**Task requirements**
Continue the article below about how fast ice melts, starting right after its last sentence.

**Passage provided**
|---|

Does Ice Melt if the Air and Liquid are Cold?

Even though it isn't visible to the naked human eye, an ice cube begins to warm up as soon as it is removed from a freezer and even forms a thin melted layer on the outside of the cube.

If the temperature of the liquid that an ice cube is placed in and/or the air surrounding the ice cube is not freezing or below freezing, the ice will begin to melt.

The higher the temperature of a liquid or the air gets, the faster the ice cube will melt.

For example, if you drink a glass of lemonade and it has ice cubes inside, the ice cubes will melt slower if the lemonade has recently been in the fridge.

However, if the lemonade was at room temperature before the ice was added, the ice will melt quickly. If your drink ice-cold refrigerated lemonade, ice cubes will still be left in the cup after you finish drinking it. If you drink room-temperature lemonade, no ice cubes will be left when you finish drinking it. (Source)

What is the Freezing Temperature of Water?

The freezing point of water is the same as the freezing temperature of air. Once water reaches 0ºC/32ºF, water freezes. (Source)

Do All Liquids have the Same Freezing Temperature?

Not all liquids will freeze at the same temperature. So we know the freezing point of water is 0ºC/32ºF, but that isn't the case for other liquids like juice.

Average juice has been found to require a colder temperature to freeze; its freezing point is -1.8ºC/29ºF. Also salt is commonly used to make ice melt and you can read the full scientific explanation of why salt melts ice here.

The reason why the freezing temperature of juice is lower than water is sugar. Juice has a high concentration of sugar and this sugar gets in the way of the H2O molecules forming their crystalline ice structure. This is the same with salt and other products like vinegar (which can also be used to melt ice).

How Long Does it Take for an Ice Cube to Melt?

The time that it takes for an ice cube to melt is dependent on the conditions that the ice cube is in, which mainly concerns the temperature of the liquid and the temperature of the air surrounding the ice and liquid.

Room Temperature vs. Speed of Ice Melting

The average room temperature is roughly 68 degrees Fahrenheit or 20 degrees Celsius. Assuming that an ice cube is in a room of average temperature, is left untouched, and not exposed to any liquid, an ice cube will probably take at least five or six hours to melt completely. (Source)

|---|

Collected data entries:
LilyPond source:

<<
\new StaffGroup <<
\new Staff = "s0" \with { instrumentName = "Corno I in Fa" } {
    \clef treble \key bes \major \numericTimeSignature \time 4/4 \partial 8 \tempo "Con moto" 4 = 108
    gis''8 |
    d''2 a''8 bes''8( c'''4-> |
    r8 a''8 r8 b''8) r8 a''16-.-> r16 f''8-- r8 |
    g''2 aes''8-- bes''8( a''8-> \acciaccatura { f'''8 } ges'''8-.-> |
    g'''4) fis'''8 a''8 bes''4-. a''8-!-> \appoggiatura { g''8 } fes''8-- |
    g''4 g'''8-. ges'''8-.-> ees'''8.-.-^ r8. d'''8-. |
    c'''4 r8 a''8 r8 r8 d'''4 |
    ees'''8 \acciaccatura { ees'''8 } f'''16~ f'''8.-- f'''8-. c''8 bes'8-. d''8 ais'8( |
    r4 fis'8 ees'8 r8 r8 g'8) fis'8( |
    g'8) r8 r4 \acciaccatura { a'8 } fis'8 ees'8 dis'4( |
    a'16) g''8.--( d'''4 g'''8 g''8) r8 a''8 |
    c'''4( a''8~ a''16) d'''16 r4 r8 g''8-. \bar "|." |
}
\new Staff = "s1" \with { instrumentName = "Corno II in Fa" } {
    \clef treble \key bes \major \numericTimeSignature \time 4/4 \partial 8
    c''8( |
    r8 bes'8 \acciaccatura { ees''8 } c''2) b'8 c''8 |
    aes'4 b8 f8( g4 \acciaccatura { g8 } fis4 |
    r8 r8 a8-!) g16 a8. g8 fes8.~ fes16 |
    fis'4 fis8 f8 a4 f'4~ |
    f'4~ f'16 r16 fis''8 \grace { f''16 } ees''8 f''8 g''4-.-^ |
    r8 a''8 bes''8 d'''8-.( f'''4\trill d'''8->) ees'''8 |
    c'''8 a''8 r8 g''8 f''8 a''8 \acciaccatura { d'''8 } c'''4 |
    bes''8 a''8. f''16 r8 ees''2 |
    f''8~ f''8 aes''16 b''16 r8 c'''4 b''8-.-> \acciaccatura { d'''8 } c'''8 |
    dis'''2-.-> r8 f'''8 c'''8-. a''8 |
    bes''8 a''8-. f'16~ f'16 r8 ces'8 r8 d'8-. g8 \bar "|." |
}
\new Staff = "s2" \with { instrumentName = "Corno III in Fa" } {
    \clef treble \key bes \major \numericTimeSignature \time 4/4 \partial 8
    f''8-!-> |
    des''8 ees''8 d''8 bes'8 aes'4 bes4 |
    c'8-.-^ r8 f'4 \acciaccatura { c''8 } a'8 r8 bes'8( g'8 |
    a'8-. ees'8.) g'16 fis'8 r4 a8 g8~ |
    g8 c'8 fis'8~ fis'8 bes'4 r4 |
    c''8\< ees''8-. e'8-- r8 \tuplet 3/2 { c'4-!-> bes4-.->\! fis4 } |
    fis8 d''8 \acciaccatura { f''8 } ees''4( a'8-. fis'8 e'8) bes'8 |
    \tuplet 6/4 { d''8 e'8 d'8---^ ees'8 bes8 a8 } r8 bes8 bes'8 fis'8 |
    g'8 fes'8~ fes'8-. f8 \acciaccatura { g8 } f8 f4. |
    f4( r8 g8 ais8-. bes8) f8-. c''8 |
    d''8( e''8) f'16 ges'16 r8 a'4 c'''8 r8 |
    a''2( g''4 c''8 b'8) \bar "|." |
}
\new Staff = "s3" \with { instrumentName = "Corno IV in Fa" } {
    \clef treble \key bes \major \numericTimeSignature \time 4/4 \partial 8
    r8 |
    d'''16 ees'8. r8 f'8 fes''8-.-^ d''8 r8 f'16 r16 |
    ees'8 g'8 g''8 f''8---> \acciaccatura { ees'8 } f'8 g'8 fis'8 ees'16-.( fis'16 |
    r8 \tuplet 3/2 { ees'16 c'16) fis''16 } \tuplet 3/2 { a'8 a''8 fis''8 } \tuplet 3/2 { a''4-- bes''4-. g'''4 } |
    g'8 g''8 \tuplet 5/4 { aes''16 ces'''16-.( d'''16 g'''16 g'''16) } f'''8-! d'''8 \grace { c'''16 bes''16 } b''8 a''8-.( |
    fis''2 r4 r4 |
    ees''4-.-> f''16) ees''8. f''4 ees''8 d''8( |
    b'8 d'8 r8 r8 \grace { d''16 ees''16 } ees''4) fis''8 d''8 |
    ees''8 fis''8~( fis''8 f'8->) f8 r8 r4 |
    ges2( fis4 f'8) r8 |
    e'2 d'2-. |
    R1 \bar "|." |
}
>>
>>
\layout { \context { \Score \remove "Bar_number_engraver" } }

|---|

**Written response**
Beverage Temperature vs. Speed of Ice Melting

Though it depends on who you're asking, people generally think that a good beverage should be between 40 to 50 degrees Fahrenheit, or between roughly 4.5 to 10 degrees Celsius. Assuming a constant of a normal room temperature, an average ice cube will take around fifteen minutes, give or take a few, to melt if submerged in a beverage of average temperature.

If you have a beverage that is warmer than 50 degrees Fahrenheit or ten degrees Celsius, that is perhaps room temperature, it may only take a minimum of five minutes to melt completely, again assuming the same constants as stated in the example above.

Once again maintaining the previously described constants of the environment, if you were to put an ice cube in a drink typically served hot, like hot tea or hot chocolate, you would be submerging the ice cube in a beverage of around 160 to 185 degrees Fahrenheit or about 70 to 85 degrees Celsius. At this temperature, an ice cube would take about only one minute to melt completely. (Source)

Is there a Way to Accelerate the Melting Process of an Ice Cube without Increasing the Temperature of the Liquid?

Besides the obvious method of putting the ice in warmer liquid, you can actually use sodium chloride, salt, to help the ice melt faster.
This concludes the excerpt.